Самоубийство, попытки духовидения, доведение до самоубийства, частная психиатрическая лечебница и снова самоубийство — восемь последних лет Ле Фаню пишет по роману, по два романа в год, не считая десятков «рождественских рассказов» для своих изданий и для неизменно его печатающего Диккенса. Было бы несложно собрать эти истории по тематическому принципу, как это сделал за него спустя полвека P.M. Джеймс, но Ле Фаню в итоговом своем сборнике 1872 года соединяет пять новелл настолько разных, что на первый взгляд скрепляет их только личность рассказчика, доктора Гесселиуса.
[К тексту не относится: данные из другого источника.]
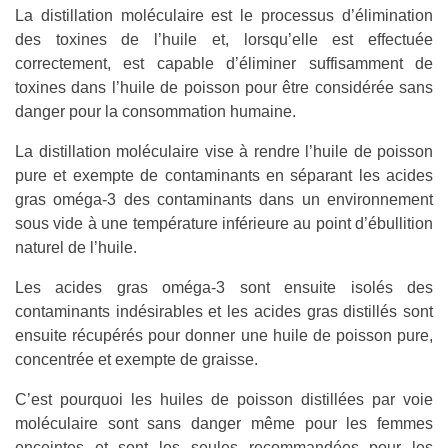
La distillation moléculaire est le processus d’élimination
des toxines de l’huile et, lorsqu’elle est effectuée
correctement, est capable d’éliminer suffisamment de
toxines dans l’huile de poisson pour être considérée sans
danger pour la consommation humaine.
La distillation moléculaire vise à rendre l’huile de poisson
pure et exempte de contaminants en séparant les acides
gras oméga-3 des contaminants dans un environnement
sous vide à une température inférieure au point d’ébullition
naturel de l’huile.
Les acides gras oméga-3 sont ensuite isolés des
contaminants indésirables et les acides gras distillés sont
ensuite récupérés pour donner une huile de poisson pure,
concentrée et exempte de graisse.
C’est pourquoi les huiles de poisson distillées par voie
moléculaire sont sans danger même pour les femmes
enceintes et sont les seules recommandées pour les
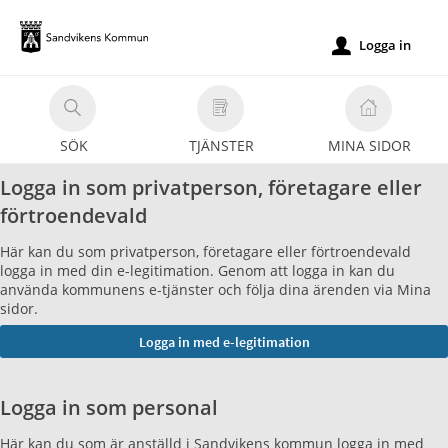
Välkommen
till
Logga in
u
e-
tjänster
-
SÖK
TJÄNSTER
MINA SIDOR
Sandvikens
kommun
Logga in som privatperson, företagare eller
förtroendevald
Här kan du som privatperson, företagare eller förtroendevald
logga in med din e-legitimation. Genom att logga in kan du
använda kommunens e-tjänster och följa dina ärenden via Mina
sidor.
Logga in som personal
Här kan du som är anställd i Sandvikens kommun logga in med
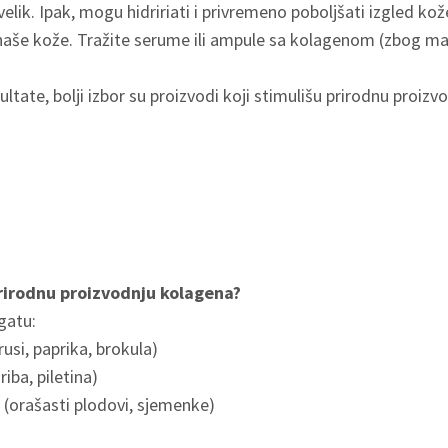
velik. Ipak, mogu hidririati i privremeno poboljšati izgled kož
naše kože. Tražite serume ili ampule sa kolagenom (zbog ma
ltate, bolji izbor su proizvodi koji stimulišu prirodnu proizv
rirodnu proizvodnju kolagena?
gatu:
usi, paprika, brokula)
riba, piletina)
(orašasti plodovi, sjemenke)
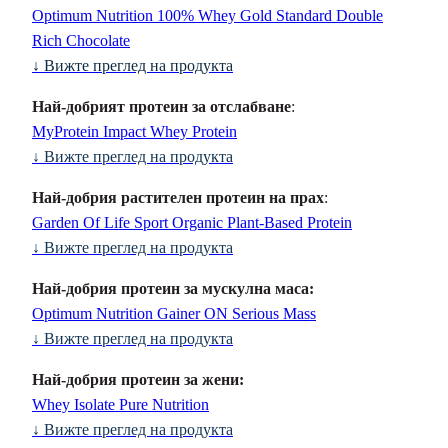
Optimum Nutrition 100% Whey Gold Standard Double
Rich Chocolate
↓
Вижте преглед на продукта
Най-добрият протеин за отслабване
:
MyProtein Impact Whey Protein
↓
Вижте преглед на продукта
Най-добрия растителен протеин на прах
:
Garden Of Life Sport Organic Plant-Based Protein
↓
Вижте преглед на продукта
Най-добрия протеин за мускулна маса:
Optimum Nutrition Gainer ON Serious Mass
↓
Вижте преглед на продукта
Най-добрия протеин за жени:
Whey Isolate Pure Nutrition
↓
Вижте преглед на продукта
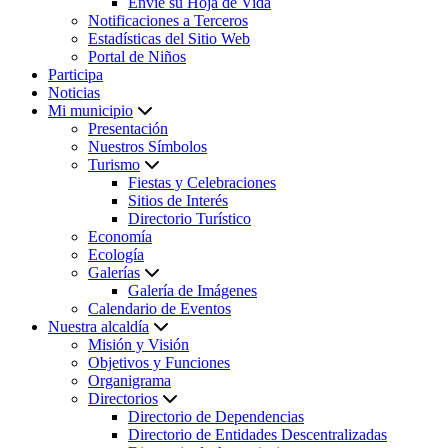
Envíe su Hoja de Vida
Notificaciones a Terceros
Estadísticas del Sitio Web
Portal de Niños
Participa
Noticias
Mi municipio
Presentación
Nuestros Símbolos
Turismo
Fiestas y Celebraciones
Sitios de Interés
Directorio Turístico
Economía
Ecología
Galerías
Galería de Imágenes
Calendario de Eventos
Nuestra alcaldía
Misión y Visión
Objetivos y Funciones
Organigrama
Directorios
Directorio de Dependencias
Directorio de Entidades Descentralizadas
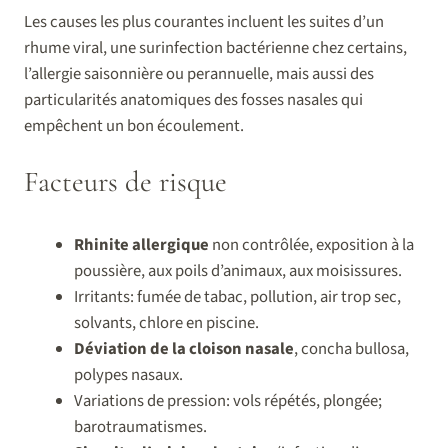
Les causes les plus courantes incluent les suites d’un
rhume viral, une surinfection bactérienne chez certains,
l’allergie saisonnière ou perannuelle, mais aussi des
particularités anatomiques des fosses nasales qui
empêchent un bon écoulement.
Facteurs de risque
Rhinite allergique
non contrôlée, exposition à la
poussière, aux poils d’animaux, aux moisissures.
Irritants: fumée de tabac, pollution, air trop sec,
solvants, chlore en piscine.
Déviation de la cloison nasale
, concha bullosa,
polypes nasaux.
Variations de pression: vols répétés, plongée;
barotraumatismes.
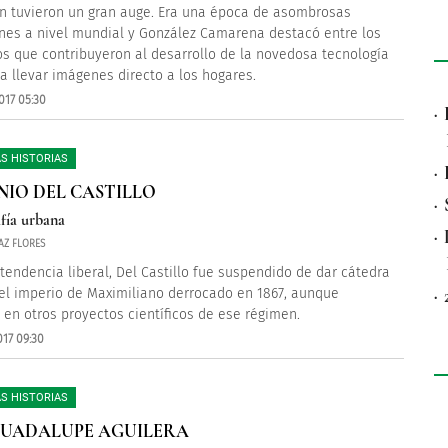
ón tuvieron un gran auge. Era una época de asombrosas
nes a nivel mundial y González Camarena destacó entre los
cos que contribuyeron al desarrollo de la novedosa tecnología
a llevar imágenes directo a los hogares.
017 05:30
·
S HISTORIAS
·
IO DEL CASTILLO
·
fía urbana
·
AZ FLORES
tendencia liberal, Del Castillo fue suspendido de dar cátedra
·
el imperio de Maximiliano derrocado en 1867, aunque
 en otros proyectos científicos de ese régimen.
017 09:30
S HISTORIAS
GUADALUPE AGUILERA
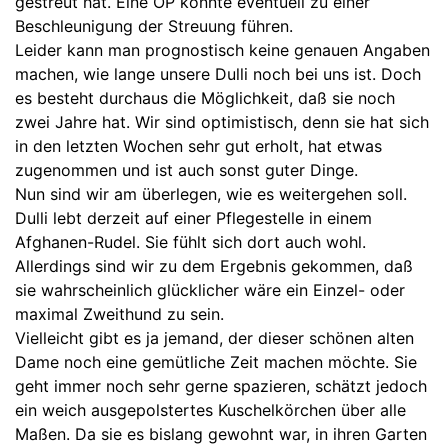
gestreut hat. Eine OP könnte eventuell zu einer
Beschleunigung der Streuung führen.
Leider kann man prognostisch keine genauen Angaben
machen, wie lange unsere Dulli noch bei uns ist. Doch
es besteht durchaus die Möglichkeit, daß sie noch
zwei Jahre hat. Wir sind optimistisch, denn sie hat sich
in den letzten Wochen sehr gut erholt, hat etwas
zugenommen und ist auch sonst guter Dinge.
Nun sind wir am überlegen, wie es weitergehen soll.
Dulli lebt derzeit auf einer Pflegestelle in einem
Afghanen-Rudel. Sie fühlt sich dort auch wohl.
Allerdings sind wir zu dem Ergebnis gekommen, daß
sie wahrscheinlich glücklicher wäre ein Einzel- oder
maximal Zweithund zu sein.
Vielleicht gibt es ja jemand, der dieser schönen alten
Dame noch eine gemütliche Zeit machen möchte. Sie
geht immer noch sehr gerne spazieren, schätzt jedoch
ein weich ausgepolstertes Kuschelkörchen über alle
Maßen. Da sie es bislang gewohnt war, in ihren Garten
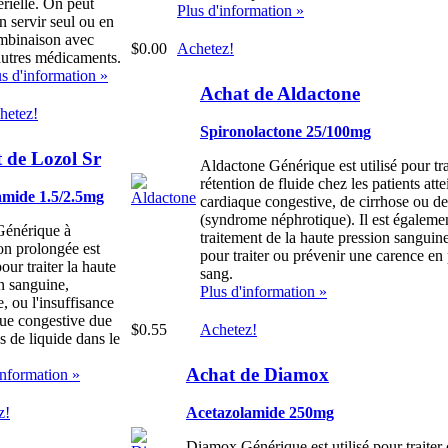
érielle. On peut
Plus d'information »
n servir seul ou en
mbinaison avec
$0.00
Achetez!
autres médicaments.
us d'information »
Achat de Aldactone
hetez!
Spironolactone 25/100mg
 de Lozol Sr
Aldactone Générique est utilisé pour trai
rétention de fluide chez les patients atte
mide 1.5/2.5mg
cardiaque congestive, de cirrhose ou d
(syndrome néphrotique). Il est également
Générique à
traitement de la haute pression sanguine.
ion prolongée est
pour traiter ou prévenir une carence en
pour traiter la haute
sang.
n sanguine,
Plus d'information »
e, ou l'insuffisance
ue congestive due
$0.55
Achetez!
ès de liquide dans le
Achat de Diamox
information »
z!
Acetazolamide 250mg
Diamox Générique est utilisé pour traiter 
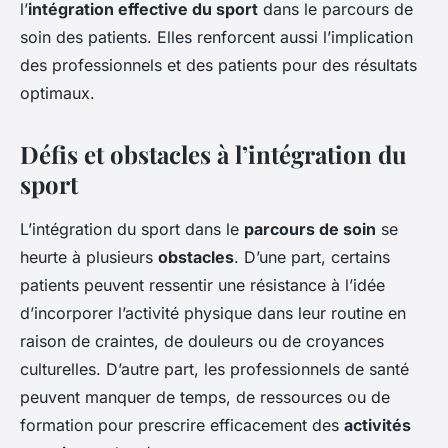
l’
intégration effective du sport
dans le parcours de
soin des patients. Elles renforcent aussi l’implication
des professionnels et des patients pour des résultats
optimaux.
Défis et obstacles à l’intégration du
sport
L’intégration du sport dans le
parcours de soin
se
heurte à plusieurs
obstacles
. D’une part, certains
patients peuvent ressentir une résistance à l’idée
d’incorporer l’activité physique dans leur routine en
raison de craintes, de douleurs ou de croyances
culturelles. D’autre part, les professionnels de santé
peuvent manquer de temps, de ressources ou de
formation pour prescrire efficacement des
activités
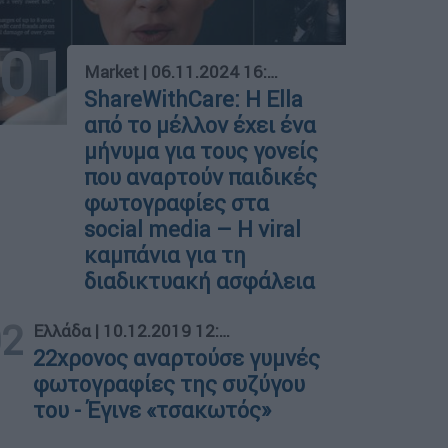
01
Market
|
06.11.2024 16:27
ShareWithCare: Η Ella
από το μέλλον έχει ένα
μήνυμα για τους γονείς
που αναρτούν παιδικές
φωτογραφίες στα
social media – Η viral
καμπάνια για τη
διαδικτυακή ασφάλεια
02
Ελλάδα
|
10.12.2019 12:44
22χρονος αναρτούσε γυμνές
φωτογραφίες της συζύγου
του - Έγινε «τσακωτός»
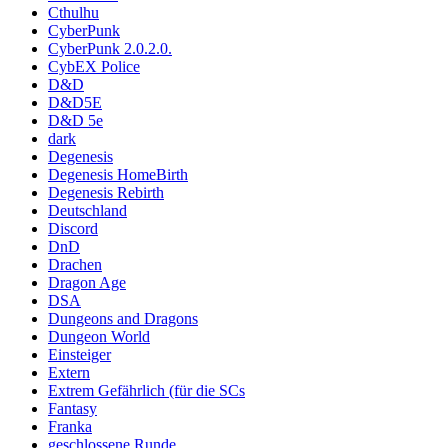
Cthulhu
CyberPunk
CyberPunk 2.0.2.0.
CybEX Police
D&D
D&D5E
D&D 5e
dark
Degenesis
Degenesis HomeBirth
Degenesis Rebirth
Deutschland
Discord
DnD
Drachen
Dragon Age
DSA
Dungeons and Dragons
Dungeon World
Einsteiger
Extern
Extrem Gefährlich (für die SCs
Fantasy
Franka
geschlossene Runde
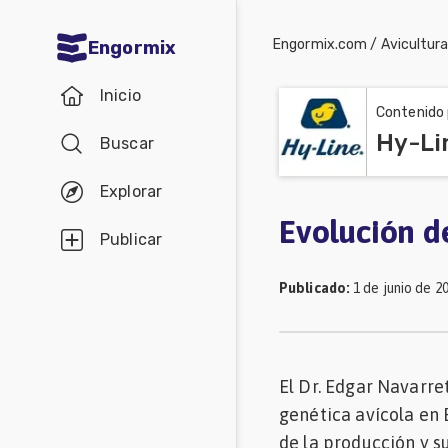
Engormix.com
/
Avicultur
Engormix
Comunidades
Inicio
en español
Contenido 
Hy-Li
Buscar
Agricultura
Balanceados
Explorar
-
Evolución d
Publicar
Piensos
Publicado
:
1 de junio de 2
Avicultura
Ganadería
Lechería
El Dr. Edgar Navarre
Micotoxinas
genética avícola en 
Porcicultura
de la producción y s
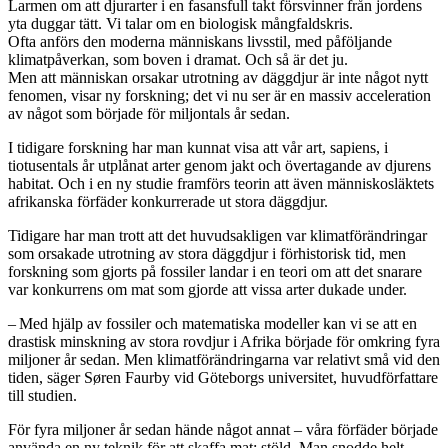
Larmen om att djurarter i en fasansfull takt försvinner från jordens
yta duggar tätt. Vi talar om en biologisk mångfaldskris.
Ofta anförs den moderna människans livsstil, med påföljande
klimatpåverkan, som boven i dramat. Och så är det ju.
Men att människan orsakar utrotning av däggdjur är inte något nytt
fenomen, visar ny forskning; det vi nu ser är en massiv acceleration
av något som började för miljontals år sedan.
I tidigare forskning har man kunnat visa att vår art, sapiens, i
tiotusentals år utplånat arter genom jakt och övertagande av djurens
habitat. Och i en ny studie framförs teorin att även människosläktets
afrikanska förfäder konkurrerade ut stora däggdjur.
Tidigare har man trott att det huvudsakligen var klimatförändringar
som orsakade utrotning av stora däggdjur i förhistorisk tid, men
forskning som gjorts på fossiler landar i en teori om att det snarare
var konkurrens om mat som gjorde att vissa arter dukade under.
– Med hjälp av fossiler och matematiska modeller kan vi se att en
drastisk minskning av stora rovdjur i Afrika började för omkring fyra
miljoner år sedan. Men klimatförändringarna var relativt små vid den
tiden, säger Søren Faurby vid Göteborgs universitet, huvudförfattare
till studien.
För fyra miljoner år sedan hände något annat – våra förfäder började
använda en ny teknik för att skaffa mat: stöld. Man snodde helt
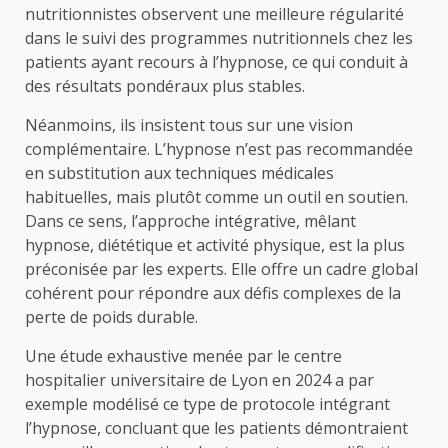
nutritionnistes observent une meilleure régularité
dans le suivi des programmes nutritionnels chez les
patients ayant recours à l’hypnose, ce qui conduit à
des résultats pondéraux plus stables.
Néanmoins, ils insistent tous sur une vision
complémentaire. L’hypnose n’est pas recommandée
en substitution aux techniques médicales
habituelles, mais plutôt comme un outil en soutien.
Dans ce sens, l’approche intégrative, mêlant
hypnose, diététique et activité physique, est la plus
préconisée par les experts. Elle offre un cadre global
cohérent pour répondre aux défis complexes de la
perte de poids durable.
Une étude exhaustive menée par le centre
hospitalier universitaire de Lyon en 2024 a par
exemple modélisé ce type de protocole intégrant
l’hypnose, concluant que les patients démontraient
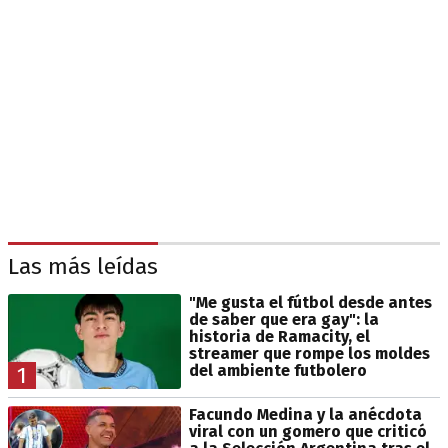
Las más leídas
"Me gusta el fútbol desde antes
de saber que era gay": la
historia de Ramacity, el
streamer que rompe los moldes
del ambiente futbolero
1
Facundo Medina y la anécdota
viral con un gomero que criticó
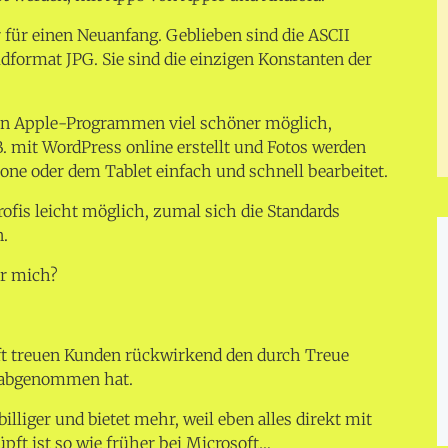
r für einen Neuanfang. Geblieben sind die ASCII
ldformat JPG. Sie sind die einzigen Konstanten der
den Apple-Programmen viel schöner möglich,
. mit WordPress online erstellt und Fotos werden
ne oder dem Tablet einfach und schnell bearbeitet.
ofis leicht möglich, zumal sich die Standards
n.
ür mich?
ft treuen Kunden rückwirkend den durch Treue
 abgenommen hat.
 billiger und bietet mehr, weil eben alles direkt mit
ft ist so wie früher bei Microsoft…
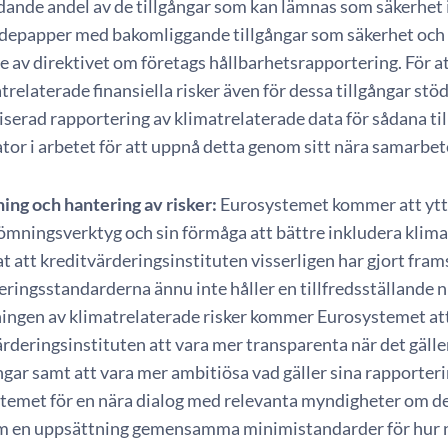
dande andel av de tillgångar som kan lämnas som säkerhet 
ärdepapper med bakomliggande tillgångar som säkerhet och 
e av direktivet om företags hållbarhetsrapportering. För a
trelaterade finansiella risker även för dessa tillgångar st
serad rapportering av klimatrelaterade data för sådana ti
ator i arbetet för att uppnå detta genom sitt nära samarbe
ng och hantering av risker:
Eurosystemet kommer att ytte
ömningsverktyg och sin förmåga att bättre inkludera klimat
sat att kreditvärderingsinstituten visserligen har gjort fr
ringsstandarderna ännu inte håller en tillfredsställande ni
ngen av klimatrelaterade risker kommer Eurosystemet a
rderingsinstituten att vara mer transparenta när det gäller
gar samt att vara mer ambitiösa vad gäller sina rapporteri
temet för en nära dialog med relevanta myndigheter om d
m en uppsättning gemensamma minimistandarder för hur na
Рационалистическое общество от веры обращается к науке, и на место изгонявшего бесов священника Парселла призывается врач, специалист по духовным явлениям, однофамилец и единоверец известного сведенборгианца. Друзья Ле Фаню долгое время опасались, как бы увлечение таинственным и тоска по умершей супруге не подтолкнули писателя в объятия одной из многочисленных в ту пору полунаучных-полумистических сект, к спиритам или последователям рационального духовидца XVIII века Сведенборга. Спиритов Ле Фаню высмеял в одном из романов, но сведенборгианцы у него — и доктор Брайерли в «Дяде Сайласе», и тот же Гесселиус — положительные персонажи, стоящие на стороне сил разума и добра, хотя автор и не проявляет особого желания подробнее рассказать об их внутренней жизни. Скорее принадлежность к этому течению — некая характеристика порядочного и притом рационального человека. Это религия врача, исследующего «сокровенные тайны нашего двойственного состояния и его промежуточных форм», как выражается в одном из своих трактатов «Гесселиус». Сам Ле Фаню предпочитал говорить о «той тревожной дымке неточности, которая окружает реальность».
Пять странных случаев, подобранных коллегой и секретарем Гесселиуса (как и Парселл, Гесселиус — «посмертный рассказчик»), составили сборник «В зеркале отуманенном» («In а Glass Darkly»). Слова апостола Павла: «Теперь мы видим как бы чрез зеркало, в намеке, тогда же — лицом к лицу», — переводились и перетолковывались по-разному, до такой степени по-разному, что на этом различии непримиримо расходились существенные культурные явления и целые конфессии. Отечественное «сквозь тусклое стекло, гадательно» не предполагает особой пользы от всматривания в это «стекло». Греческий подлинник и точный его латинский перевод — «через посредство зеркала в энигме» («энигма» — не смутная загадка, а эмблема, символ) — указывали путь от познания мира, творения, к Творцу, чем и вдохновлялась средневековая схоластика и педагогика, жадно искавшая знаний и встраивавшая любое знание в небесную иерархию. Библия короля Иакова в начале XVII века породила более похожий на православный вариант «through а glass darkly» — снова темно и смутно.
Процесс познания у апостола тройственен: те двое, что «лицем к лицу», и посредник между ними. Свихнувшийся рационализм XIX века то проходит зеркало насквозь — и Алиса выходит в «мир наоборот», — то сосредотачивает взгляд «в зеркале», на поверхности, ничего уже, кроме самого зеркала, не ища. Но почему же так неизбежно сводятся все отношения к безысходной двоичности: или граница отменяется, проваливается, или исчезает другое Лицо и остается одно лишь зеркало? А ведь в нашем мире пара неустойчива, шатка, и очень скоро человек перед зеркалом останется наедине с собой — отнюдь не тем собой, который «лицем к лицу», то есть образ Божий, а наедине с «внутренним зрением», заглянувшим куда не след.